The meaning of James R has been clearly presented. The dilation of time does not only depend on the speed of A and B, but also depends on the acceleration of A and B. James R, is my understanding correct?

Yes.

James R told us that the initial velocity of A and B is very important, and the acceleration of A and B is also very important. James R, when you talk about velocity and acceleration, do you consider reference objects?

Reference

*frames* have to be specified, obviously. They can be defined with reference to particular objects, if you like.

James R From your description, we can see that you take the earth as a reference object, and you endow A and B with an initial velocity of 0. Do you agree with me?

You told me A and B started from Earth. If that's correct, then I agree with you.

When we observe A and B, we must understand the acceleration and deceleration process of A and B from the beginning to the present.

If we're going to compare their ages, yes. If they are the same age at the start (on Earth, in this case), then we need to know how they travelled to find their ages at some later time.

Only in this way can we know who will be younger between A and B.

Correct.

If A comes from the earth, and B comes from a planet that James R does not know, does that mean that James R can never know the initial velocity of B, nor can he know the acceleration process of B, nor can he know the total time dilation on B? ?

Of course. If we have no idea where the unknown planet is or what it is doing, how could we possibly guarantee that A and B started off at the same age?

For the two brothers in the twin paradox experiment, the elder brother left the earth in a spaceship, and the elder brother has acceleration and deceleration processes, so according to James R's point of view, the elder brother will be younger.

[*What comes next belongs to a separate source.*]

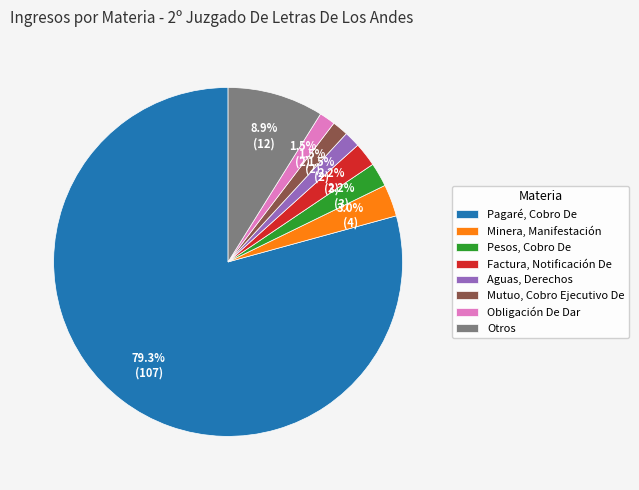

Does any single category account for the majority?

Yes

The twin paradox starts off with twins

*of the same age* on Earth. Twin A stays on Earth. Twin B makes a round-trip journey to a (known) distant planet. Twin A does not accelerate. Twin B accelerates three times: once when he leaves Earth, once when he turns around at the distant planet, and once when we arrives back at Earth (to slow down to a stop). Clearly, the accelerations are not symmetrical.

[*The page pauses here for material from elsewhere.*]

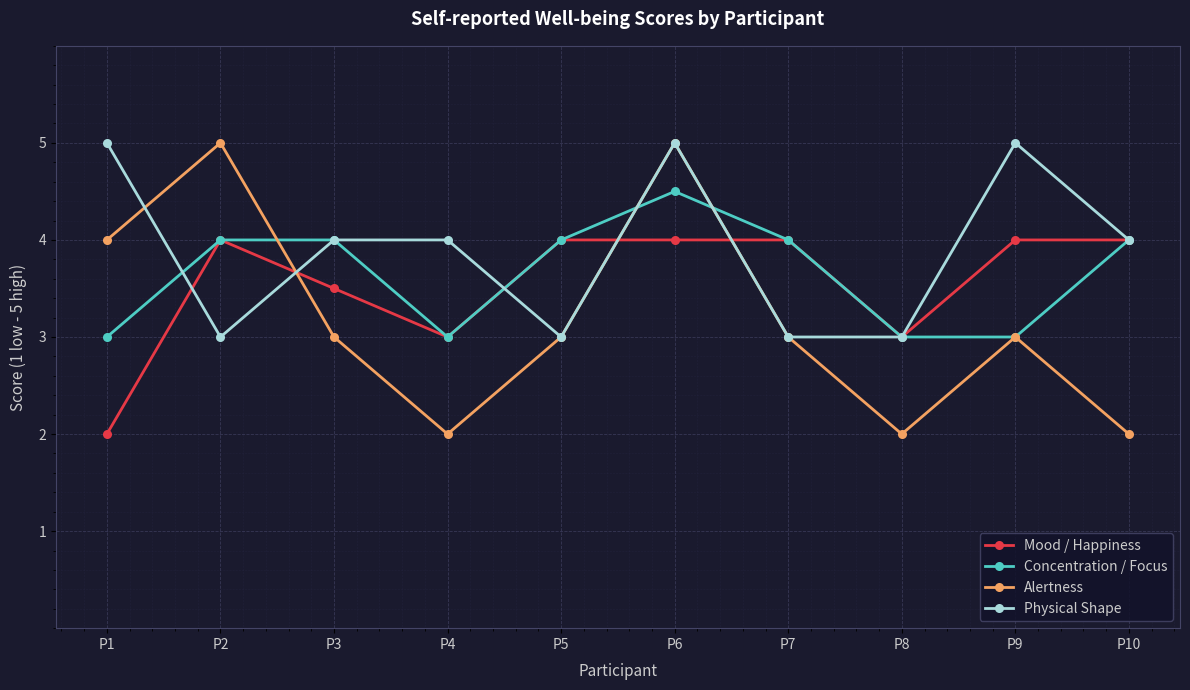

What is the maximum value shown in the chart?

5.0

Don't put words in my mouth, Tony. I have said nothing about any "elder brother". I have said nothing about any elder brother being younger. You shouldn't tell lies.

But did James R notice that our earth has been accelerating relative to the sun?

From one point of view, that's true. From another, it is false.

In what I just wrote above about the twin paradox, I assumed, for the sake of simplicity, that the Earth was not accelerating. That is the usual assumption in that hypothetical scenario. However, if you want to calculate for a more complex scenario, that is certainly possible.

This acceleration is obviously different from that of his brother.

Correct.

How does James R think about the impact of the acceleration of the earth on his brother's time dilation?

Any acceleration of the Earth, while one brother is journeying, will obviously affect the relative ages of the twins when they meet up again.

As the great James R who came from the Middle Ages and was proficient in SRT, did you teach Einstein the great SRT?

Yes, Tony. I taught Einstein everything he knew. I was 700 years old, back then. Ah, those were the days, when I was younger! Being the modest guy I am, I let Einstein take all the credit for the theory of relativity.

Or are you and Einstein the twins?

That's a secret, Tony.

Is there anything else I can help you with?